A new study found that countless smartphones seized in arrests and searches by police forces across the US are being auctioned online without first having the data on them erased, a practice that can lead to crime victims being re-victimized, a new study found. In response, the largest online marketplace for items seized in US law enforcement investigations now ensures that all phones sold through its platform will be data-wiped before the auction.
Researchers at the University of Maryland last year purchased 228 smartphones sold “as-is” from PropertyRoom.com, which bills itself as the largest auction house for police departments in the United States. Of phones they won at auction (at an average of $18 per phone), the researchers found 49 had no PIN or passcode; they could guess an additional 11 PINs using the top 40 most popular PIN or swipe patterns.[1]
Phones may end up in police custody for any number of reasons — such as its owner was involved in identity theft — and in these cases, the phone itself was used to commit the crime. “We initially expected that police would never auction these phones, as they would enable the buyer to recommit the same crimes as the previous owner,” the researchers explained in a paper released this month. “Unfortunately, that expectation has proven false in practice.”
The researchers said while they could have employed more aggressive technological measures to work out more of the PINs for the remaining phones they bought, they concluded, based on the sample, that a great many of the devices they won at auction had probably not been data-wiped and were protected only by a PIN.
Beyond what you would expect from unwiped secondhand phones, every text message, picture, email, browser history, location history, etc., the 61 phones they could access also contained significant amounts of data about crime, including victims’ data.
Some readers may wonder, “Why should we care about what happens to a criminal’s phone?” First off, it’s not entirely clear how these phones ended up for sale on PropertyRoom. “Some folks are like, ‘Yeah, whatever, these are criminal phones,’ but are they?” said an assistant professor of computer science at the University of Maryland. “We started looking at state laws around what they’re supposed to do with lost or stolen property, and we found that most of it end up going the same route as civil asset forfeiture,” UofM continued. “If they can’t find out who owns something, it eventually becomes the state's property and gets shipped out to these resellers.”

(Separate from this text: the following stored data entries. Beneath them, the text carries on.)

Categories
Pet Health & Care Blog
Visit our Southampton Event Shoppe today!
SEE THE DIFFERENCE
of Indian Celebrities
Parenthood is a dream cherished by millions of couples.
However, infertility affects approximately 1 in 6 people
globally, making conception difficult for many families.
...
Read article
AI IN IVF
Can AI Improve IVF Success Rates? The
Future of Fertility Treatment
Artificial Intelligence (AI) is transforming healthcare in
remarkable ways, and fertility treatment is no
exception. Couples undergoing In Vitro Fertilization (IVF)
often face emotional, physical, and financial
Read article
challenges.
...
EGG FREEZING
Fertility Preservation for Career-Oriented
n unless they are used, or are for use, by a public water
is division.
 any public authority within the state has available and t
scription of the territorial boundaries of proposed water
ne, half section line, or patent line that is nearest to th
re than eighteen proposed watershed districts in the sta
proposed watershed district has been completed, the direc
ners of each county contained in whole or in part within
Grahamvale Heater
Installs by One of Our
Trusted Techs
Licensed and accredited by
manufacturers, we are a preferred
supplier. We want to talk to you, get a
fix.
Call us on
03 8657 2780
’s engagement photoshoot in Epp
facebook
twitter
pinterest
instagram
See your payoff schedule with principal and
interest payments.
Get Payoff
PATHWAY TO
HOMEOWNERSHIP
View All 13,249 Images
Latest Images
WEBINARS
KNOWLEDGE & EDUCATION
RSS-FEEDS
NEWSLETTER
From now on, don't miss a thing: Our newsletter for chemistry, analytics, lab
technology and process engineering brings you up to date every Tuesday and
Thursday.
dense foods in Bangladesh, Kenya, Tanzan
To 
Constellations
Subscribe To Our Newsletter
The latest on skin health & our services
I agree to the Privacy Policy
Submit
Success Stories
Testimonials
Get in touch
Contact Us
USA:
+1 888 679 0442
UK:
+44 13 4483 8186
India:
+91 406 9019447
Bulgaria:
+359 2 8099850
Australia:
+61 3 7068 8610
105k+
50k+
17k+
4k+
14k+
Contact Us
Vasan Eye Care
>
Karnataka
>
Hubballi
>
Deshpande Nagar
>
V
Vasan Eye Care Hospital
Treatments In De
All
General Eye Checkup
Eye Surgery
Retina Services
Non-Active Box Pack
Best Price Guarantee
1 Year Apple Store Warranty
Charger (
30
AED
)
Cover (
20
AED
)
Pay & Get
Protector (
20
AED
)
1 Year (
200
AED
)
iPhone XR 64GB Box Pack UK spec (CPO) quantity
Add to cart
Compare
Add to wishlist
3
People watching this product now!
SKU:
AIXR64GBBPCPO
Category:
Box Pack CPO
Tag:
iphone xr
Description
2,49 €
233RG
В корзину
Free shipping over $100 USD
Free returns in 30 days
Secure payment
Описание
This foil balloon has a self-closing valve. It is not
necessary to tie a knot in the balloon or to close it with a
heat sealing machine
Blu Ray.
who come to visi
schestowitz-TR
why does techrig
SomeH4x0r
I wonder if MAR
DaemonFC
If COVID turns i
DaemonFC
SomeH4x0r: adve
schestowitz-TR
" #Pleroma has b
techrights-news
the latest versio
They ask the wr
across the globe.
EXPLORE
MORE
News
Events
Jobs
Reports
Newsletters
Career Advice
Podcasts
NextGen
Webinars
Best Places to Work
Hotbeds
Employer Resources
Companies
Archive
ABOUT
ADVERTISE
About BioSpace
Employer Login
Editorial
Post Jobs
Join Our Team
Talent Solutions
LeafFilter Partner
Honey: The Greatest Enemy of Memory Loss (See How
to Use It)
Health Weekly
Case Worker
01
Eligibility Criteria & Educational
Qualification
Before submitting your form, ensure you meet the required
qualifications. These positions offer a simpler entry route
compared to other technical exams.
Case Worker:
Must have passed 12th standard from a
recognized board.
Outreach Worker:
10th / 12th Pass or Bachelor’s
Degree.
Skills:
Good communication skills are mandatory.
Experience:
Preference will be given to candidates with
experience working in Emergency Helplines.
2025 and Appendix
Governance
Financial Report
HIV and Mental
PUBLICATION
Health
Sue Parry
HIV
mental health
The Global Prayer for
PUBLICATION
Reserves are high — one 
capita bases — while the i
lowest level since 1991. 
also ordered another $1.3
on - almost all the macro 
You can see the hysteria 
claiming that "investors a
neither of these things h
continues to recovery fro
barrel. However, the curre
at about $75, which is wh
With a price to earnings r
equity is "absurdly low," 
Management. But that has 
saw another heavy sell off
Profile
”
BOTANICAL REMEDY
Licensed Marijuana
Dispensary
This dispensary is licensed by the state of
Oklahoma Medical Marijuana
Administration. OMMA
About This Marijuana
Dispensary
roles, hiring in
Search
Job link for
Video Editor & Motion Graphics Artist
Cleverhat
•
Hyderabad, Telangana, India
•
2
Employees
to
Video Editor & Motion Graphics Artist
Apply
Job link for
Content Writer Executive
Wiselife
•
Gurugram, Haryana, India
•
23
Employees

Also, the researchers found that many of the phones clearly had personal information regarding previous or intended crime targets: A dozen of the phones had photographs of government-issued IDs. Three of those were on phones that belonged to sex workers; their phones contained client communications.
An overview of the phone functionality and data accessibility for phones purchased by the researchers.
One phone had full credit files for eight different people on it. They found a screenshot on another device that included 11 stolen credit cards purchased from an online carding shop. On yet another, the former owner had been active in a Telegram group chat that sold tutorials on running identity theft scams.
The most interesting phone from the batches they bought at auction was one with a sticky note attached that included the device’s PIN and the notation “Gry Keyed,” no doubt a reference to the Graykey software that is often used by law enforcement agencies to brute-force a mobile device PIN. “That one had the PIN on the back,” the researchers said. “The message chain on that phone had 24 Experian and TransUnion credit histories”.
The University of Maryland team said they took care in their research not to further the victimization of people whose information was on the devices they purchased from PropertyRoom.com. That involved ensuring that none of the devices could connect to the Internet when powered on and scanning all images on the devices against known hashes for child sexual abuse material.
It is common to find phones and other electronics for sale on auction platforms like eBay that have not been wiped of sensitive data, but in those cases, eBay does not possess the items being sold. In contrast, platforms like PropertyRoom obtain devices and resell them at auction directly.
PropertyRoom did not respond to multiple requests for comment. But the researchers said sometime in the past few months PropertyRoom began posting a notice stating that all mobile devices would be wiped of their data before being sold at auction. “We informed them of our research in October 2022, and they responded that they would review our findings internally,” MofU said. “They stopped selling them for a while, but then it slowly returned, and we ensured we won every auction. And all of the ones we got from were indeed wiped, except four devices with external SD [storage] cards in them that weren’t wiped.”